All analysis of variance performed showed significantly different mean and median using Orbit, CLC, and Orbit and CLC (see
Table 6 and
Table 7). The resulting F from the parametrically analyses of variance, as well as the Chi-square results from the non-parametrically analyses of variance (see
Table 6 and
Table 7) were higher for the CLC than for the MISR orbit factor in tests related to ρ0 and Θ, and was the opposite in the case of the k parameter test. The NDVI F and Chi-square values were similar between the CLC and Orbit cases.
For the post hoc test performed using the CLC categories shown in
Figure 5, the results illustrated that the majority of these groups were significantly different, using NDVI (ρ0) mean values. This was a good result, since the aim was to use this parameter, for instance, to separate between land covers, but was not a striking finding, as NDVI has already been utilized in some studies [
35] to classify or to detect changes in the land uses. For this reason, we focused on the pair of images that did not significantly differ from the mean NDVI (ρ0) values. These pairs were built using the Wood Sh and the Grass (transitional woodland-shrub and natural grassland), and the pair formed by the Non Irri and Per Irri (non-irrigated arable land and permanently irrigated arable land) CLC categories.
Table 7 shows, on the one hand, that the pair conformed by Wood Sh and Grass were significantly different from the mean values of the k red and NIR and by the Θ red and Θ NIR. On the other hand, the pair built by Non Irri and Per Irri differed statistically from the mean values of the k red.
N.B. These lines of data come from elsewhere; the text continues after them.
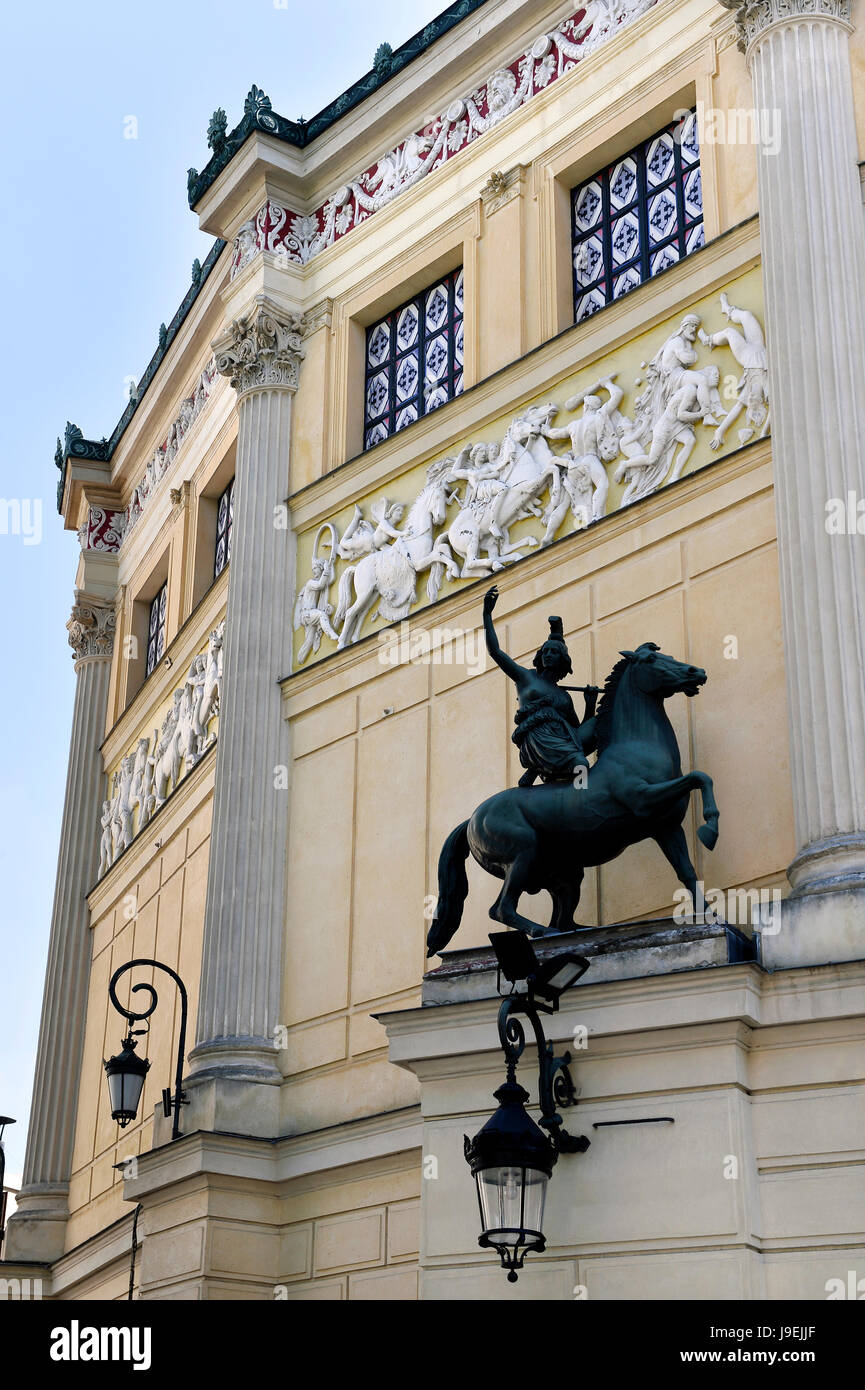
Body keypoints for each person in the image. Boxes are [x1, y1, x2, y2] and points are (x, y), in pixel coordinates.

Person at [483, 585, 599, 787]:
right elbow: (495, 651)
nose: (547, 654)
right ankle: (582, 790)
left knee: (587, 744)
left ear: (562, 659)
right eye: (545, 651)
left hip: (561, 741)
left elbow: (579, 736)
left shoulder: (564, 697)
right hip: (538, 739)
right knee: (580, 763)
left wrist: (590, 704)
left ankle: (568, 782)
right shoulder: (526, 677)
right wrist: (487, 615)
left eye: (553, 652)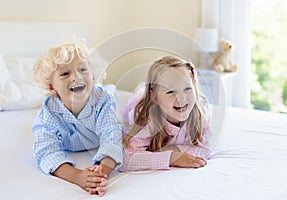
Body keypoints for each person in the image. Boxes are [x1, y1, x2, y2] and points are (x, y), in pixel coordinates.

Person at [32, 39, 122, 196]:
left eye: (83, 70)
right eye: (65, 73)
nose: (76, 77)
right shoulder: (49, 113)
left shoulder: (103, 101)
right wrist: (79, 177)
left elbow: (112, 138)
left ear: (93, 76)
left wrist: (100, 175)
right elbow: (46, 151)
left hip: (102, 110)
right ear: (51, 85)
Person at [121, 56, 212, 171]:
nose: (181, 98)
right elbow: (127, 159)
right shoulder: (148, 118)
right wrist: (173, 158)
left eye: (187, 89)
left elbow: (205, 149)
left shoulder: (200, 111)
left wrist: (174, 149)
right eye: (171, 91)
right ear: (154, 96)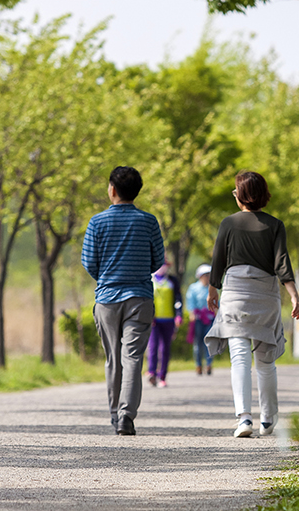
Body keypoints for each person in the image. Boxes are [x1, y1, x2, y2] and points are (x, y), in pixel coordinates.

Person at [204, 171, 299, 438]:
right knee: (265, 361)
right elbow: (282, 264)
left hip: (235, 293)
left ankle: (244, 419)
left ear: (241, 195)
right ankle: (268, 420)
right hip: (265, 296)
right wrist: (295, 295)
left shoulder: (228, 223)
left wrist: (213, 288)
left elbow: (218, 260)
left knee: (239, 357)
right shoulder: (275, 225)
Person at [81, 166, 166, 436]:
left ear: (112, 190)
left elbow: (89, 262)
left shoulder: (97, 222)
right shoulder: (149, 221)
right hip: (140, 297)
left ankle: (114, 413)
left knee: (112, 359)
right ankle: (126, 417)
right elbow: (158, 261)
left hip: (106, 299)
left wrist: (107, 277)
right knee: (132, 359)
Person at [147, 266, 179, 387]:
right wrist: (149, 315)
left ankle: (163, 375)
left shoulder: (172, 281)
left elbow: (178, 298)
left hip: (169, 319)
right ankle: (152, 372)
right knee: (153, 346)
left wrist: (178, 315)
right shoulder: (150, 280)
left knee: (165, 348)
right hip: (154, 320)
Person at [185, 264, 216, 376]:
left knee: (209, 342)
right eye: (205, 275)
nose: (207, 277)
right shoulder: (193, 288)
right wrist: (192, 313)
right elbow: (190, 302)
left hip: (210, 318)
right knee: (197, 343)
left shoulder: (212, 288)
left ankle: (209, 364)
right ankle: (198, 364)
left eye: (209, 275)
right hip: (198, 319)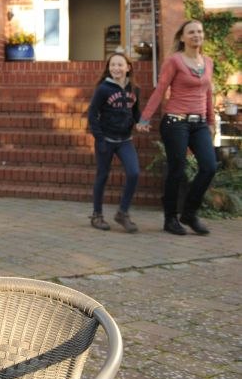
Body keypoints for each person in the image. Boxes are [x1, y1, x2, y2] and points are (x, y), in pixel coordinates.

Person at [136, 19, 216, 235]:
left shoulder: (208, 62)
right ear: (182, 37)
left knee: (209, 167)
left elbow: (208, 93)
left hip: (198, 123)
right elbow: (160, 90)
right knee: (177, 169)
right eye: (191, 32)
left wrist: (211, 121)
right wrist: (145, 118)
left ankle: (189, 213)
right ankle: (170, 218)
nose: (196, 35)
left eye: (199, 31)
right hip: (175, 122)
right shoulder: (174, 61)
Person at [87, 52, 141, 233]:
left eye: (120, 65)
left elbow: (136, 113)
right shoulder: (103, 89)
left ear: (128, 67)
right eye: (112, 65)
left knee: (133, 173)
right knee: (102, 175)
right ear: (109, 68)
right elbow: (92, 114)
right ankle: (97, 215)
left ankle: (122, 213)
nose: (116, 68)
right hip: (106, 140)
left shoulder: (134, 89)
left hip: (125, 140)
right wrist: (99, 139)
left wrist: (142, 123)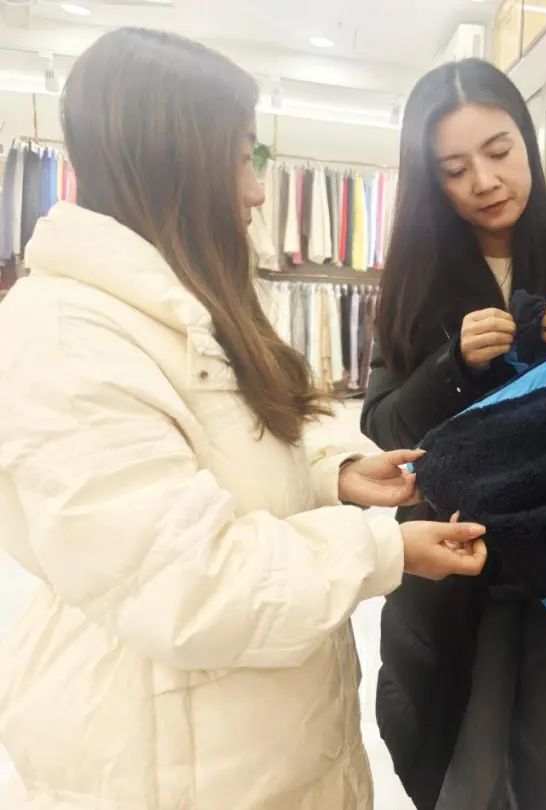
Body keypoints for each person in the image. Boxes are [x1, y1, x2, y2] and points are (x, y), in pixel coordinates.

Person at [0, 28, 488, 810]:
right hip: (163, 759)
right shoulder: (64, 337)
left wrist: (335, 471)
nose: (259, 192)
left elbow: (253, 428)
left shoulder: (191, 299)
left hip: (253, 735)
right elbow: (187, 583)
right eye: (240, 159)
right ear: (175, 163)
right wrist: (383, 550)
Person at [362, 58, 546, 810]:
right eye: (455, 170)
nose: (486, 182)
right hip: (457, 555)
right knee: (467, 758)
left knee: (542, 752)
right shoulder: (420, 268)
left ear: (528, 139)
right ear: (431, 179)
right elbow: (383, 422)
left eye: (500, 151)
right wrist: (451, 365)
Thus, these results may indicate that the k and Θ parameters from the MIL2ASLS product, in addition to ρ0, which matched well with classical NDVI (like the results shown in
Section 3.2), could help to differentiate between those land covers, which are difficult to differentiate with NDVI even, including data for different seasons of the year.
For the post hoc test performed using the MISR orbit (
Figure 6a) it can be seen that the NDVI (ρ0) values were grouped into three categories. The first category was made up of the MISR orbit from April, which presented the highest mean value, the other was made up of the orbits from December, November, and June. Finally, the last category was confirmed by the orbits of February, July, and August which showed the lowest value of NDVI (ρ0). Effectively, the vegetation in those three categories, in general, presented very marked different phenological behaviors within Mainland Spain. However, for the k and the Θ parameter, the classes resulting from the post hoc test were not conformed in the same way as in the NDVI (ρ0).
In general, the parameter-band CLC categories in the different studied orbits had a high degree of separability, at least given that the mean values belonged to its CLC or orbit. This is why other authors have included multi-angular information in their work on the classification of images, among other utilities. For example, Brown et al. [
42] observed how the inclusion of multi-angular information, in addition to only multi-spectral from the POLDER sensor, produced an improvement in the overall accuracy of close to five percent, achieving a maximum improvement between the classes of wooded savanna and grassland. On the other hand, Mahtab et al. [
43] also obtained increases in the degree of separability of classes, introducing multi angular information in addition to multispectral. Su et al. [
44] increased the overall accuracy by 10–15% using multi-angle information, which was also used to classify between different types of coverage. MIL2ASLS with its MRPV parameters provide us with a source of multi spectral and multi angular information that can be successfully used for great- and medium-scale land cover studies. This is because this product provides a multispectral view of classical remote sensing, thanks to the ρ0 parameter, and, on the other hand, a multi-angular view with the k and Θ parameters.